## [PROBLEM]
Exactly as they stand, give the records below again, with no images.

--- THE RECORDS ---

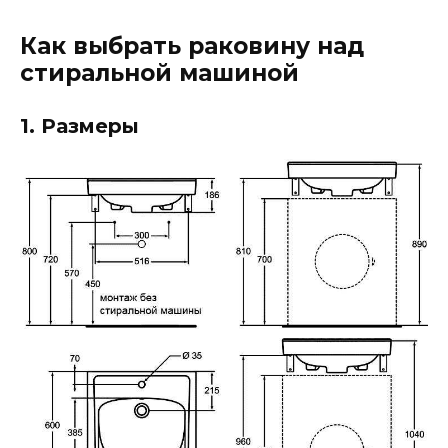
Как выбрать раковину над
стиральной машиной
1. Размеры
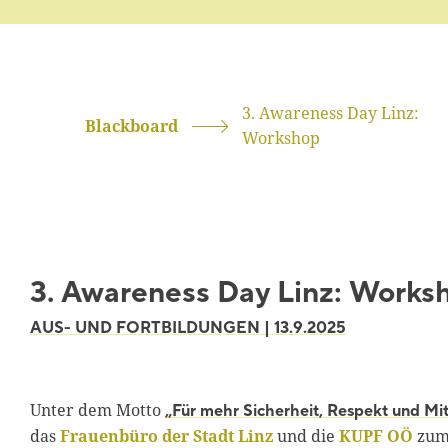
3. Awareness Day Linz:
Blackboard
Workshop
3. Awareness Day Linz: Works
AUS- UND FORTBILDUNGEN | 13.9.2025
Unter dem Motto
„Für mehr Sicherheit, Respekt und Mi
das
Frauenbüro der Stadt Linz
und die
KUPF OÖ
zum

---

## [ANSWER FOR THE TASK]
Как выбрать раковину над
стиральной машиной
1. Размеры
3. Awareness Day Linz:
Blackboard
Workshop
3. Awareness Day Linz: Works
AUS- UND FORTBILDUNGEN | 13.9.2025
Unter dem Motto
„Für mehr Sicherheit, Respekt und Mi
das
Frauenbüro der Stadt Linz
und die
KUPF OÖ
zum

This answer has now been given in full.